Cold pull
1. In het menu Set nozzle temperature (Temperatuur nozzle instellen) verlaagt u de nozzletemperatuur met de
knoppen tot 135 ºC voor reinigingsfilament of tot 90 ºC voor PLA
2. Blijf met de tang druk uitoefenen op het materiaal in de printkop
3. Wanneer de nozzle de doeltemperatuur heeft bereikt, trekt u het filament met de tang met een korte,
stevige ruk naar buiten
4. Inspecteer de top van het filament.

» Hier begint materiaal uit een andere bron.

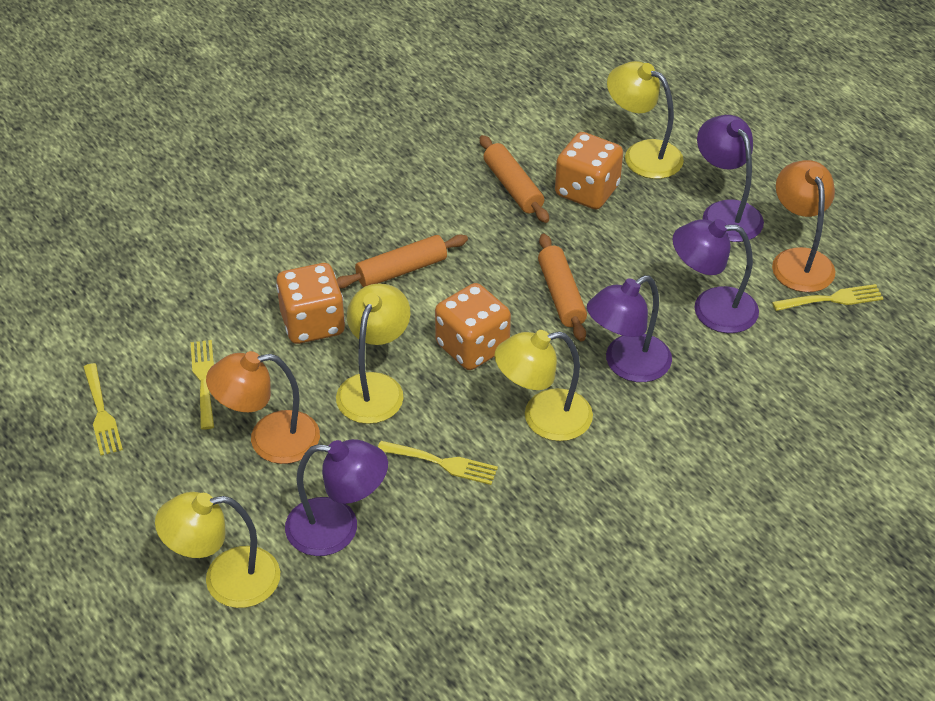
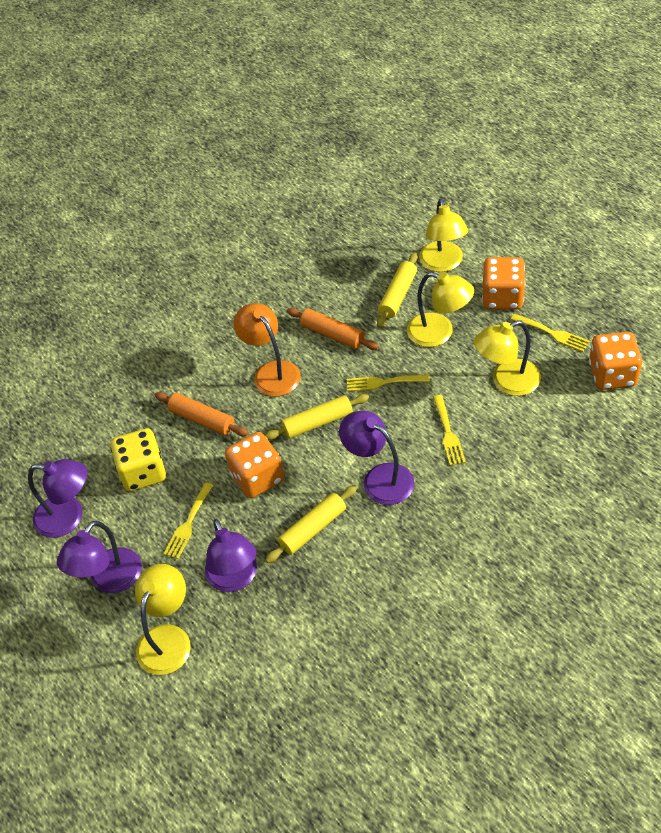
orange lamp: 2 -> 1
orange rolling pin: 3 -> 2
yellow dice: 0 -> 1
yellow rolling pin: 0 -> 3

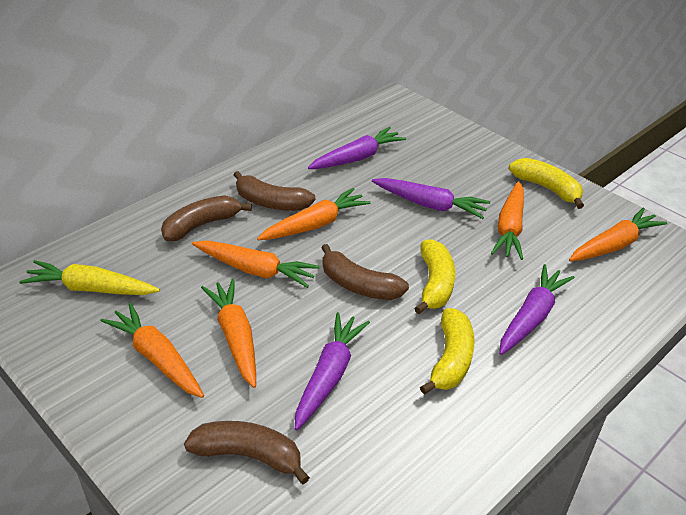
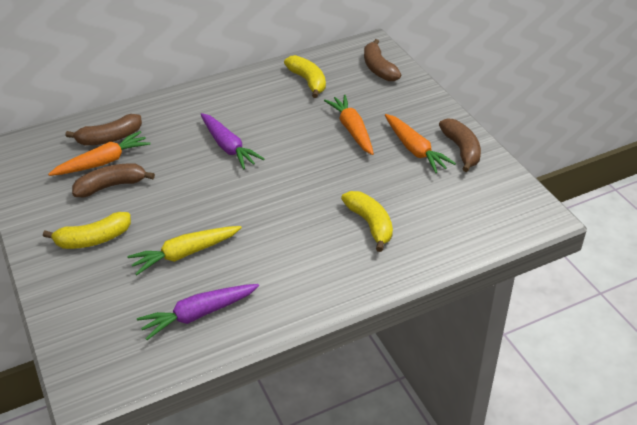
orange carrot: 6 -> 3
purple carrot: 4 -> 2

Als het een schone, kegelvormige punt heeft, is de nozzle schoon
Als de punt van het filament niet schoon is, verhoogt u de temperatuur weer en herhaalt u de cold pull.
De procedure beëindigen
1. Verlaag de temperatuur van de nozzle tot 0 ºC en wacht tot de nozzle is afgekoeld
2. Steek de Bowden tube in de printkop door de buiskoppeling in de printkop omlaag te drukken en de Bowden
tube helemaal naar binnen te duwen
3. Trek de Bowden tube en de buiskoppeling ongeveer 2 mm naar boven. Houd de buiskoppeling omhoog en
duw de Bowden tube verder naar binnen
4. Zet de buis vast met de bevestigingsclip
De TFM coupler controleren
De TFM coupler (het witte deel in het hot end van de Ultimaker 2+ Connect) kan vervormen. De coupler is een
verbruiksartikel dat in de loop van de tijd verslijt en van binnen langzaam van vorm verandert door de hitte en de
druk in het hot end. Uiteindelijk veroorzaakt dit wrijving in het materiaal dat door de coupler heen moet. Dit leidt
weer tot een te lage extrusie.
Om de conditie van de TFM-coupler te controleren, moet u de printkop van de Ultimaker 2+ Connect demonteren.

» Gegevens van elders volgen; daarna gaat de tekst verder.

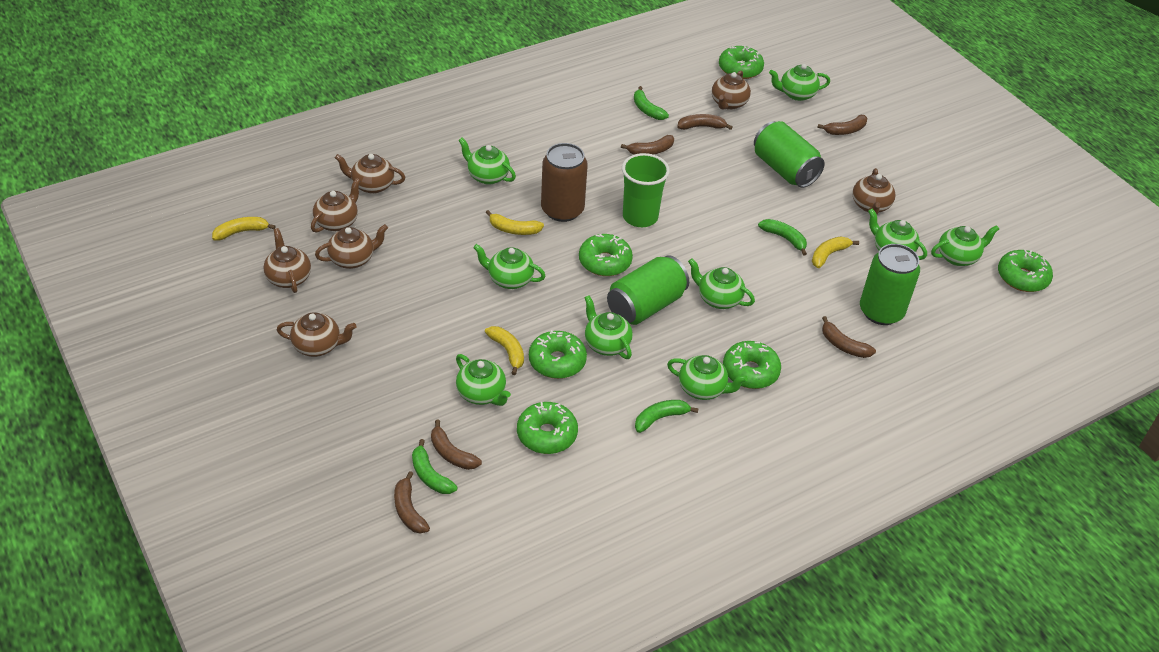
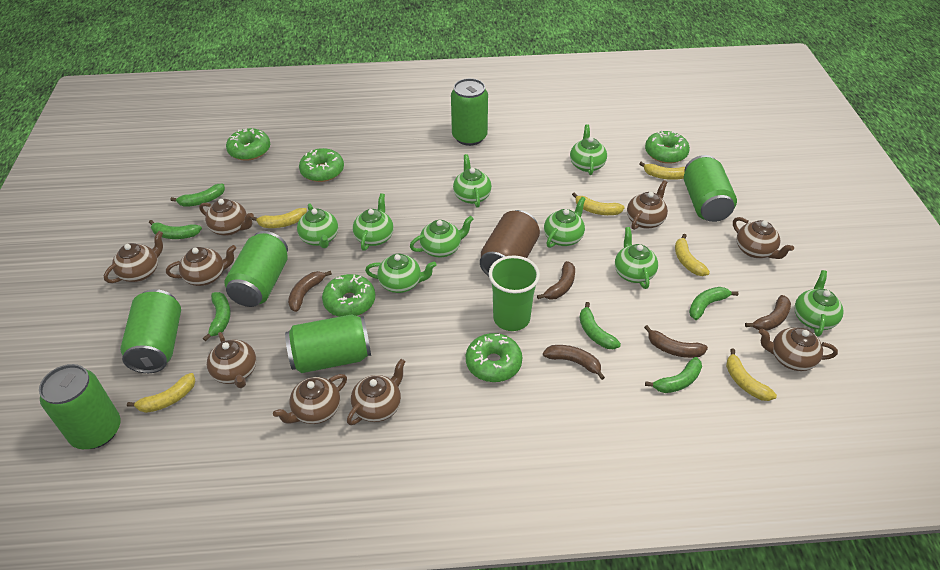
brown banana: 6 -> 5
brown teapot: 7 -> 9
green banana: 4 -> 6
green can: 3 -> 6
green donut: 6 -> 5
yellow banana: 4 -> 6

Instructies hiervoor en voor het zo nodig vervangen van de TFM-coupler zijn te vinden op de Ultimaker-website.
De feeder controleren
Extrusieproblemen kunnen ook worden veroorzaakt door de feeder. Maak de feeder en de Bowden tube schoon
volgens de onderhoudsinstructies. Controleer tevens of de spanning van de feeder correct is ingesteld. Voor alle
Ultimaker-materialen moet de spanningsindicator worden ingesteld op de middelste markering.
Pas de positie van de spanningsindicator aan door de bout boven in de feeder met een inbusschroevendraaier
vaster of losser te draaien. Als u een Air Manager hebt, moet u deze eerst verwijderen om
deze bout te bereiken.
6.3 Hechtingsproblemen
Er is bijvoorbeeld sprake van hechtingsproblemen als de print niet op het platform vast blijft zitten of als het
materiaal tijdens het printen krom trekt.
Als u problemen hebt met de hechting van een print op het platform kunt u het volgende doen:
• Controleer of u de goede hechtingsmethode hebt gebruikt. Zie de Ultimaker-website voor de aanbevolen
hechtingsmethode per materiaal
• Kalibreer het platform om te controleren of de afstand tussen nozzle en platform correct is. Ga naar Onderhoud
→ Level build plate (Platform kalibreren) en volg de instructies op het scherm
• Controleer de Ultimaker Cura-instellingen die zijn gebruikt en probeer een print te maken met een van de
Ultimaker Cura-standaardprofielen
We bevelen het gebruik van de Air Manager sterk aan. De Air Manager verzekert u van een gesloten omgeving
en kan de hechting verbeteren, vooral bij engineeringmaterialen.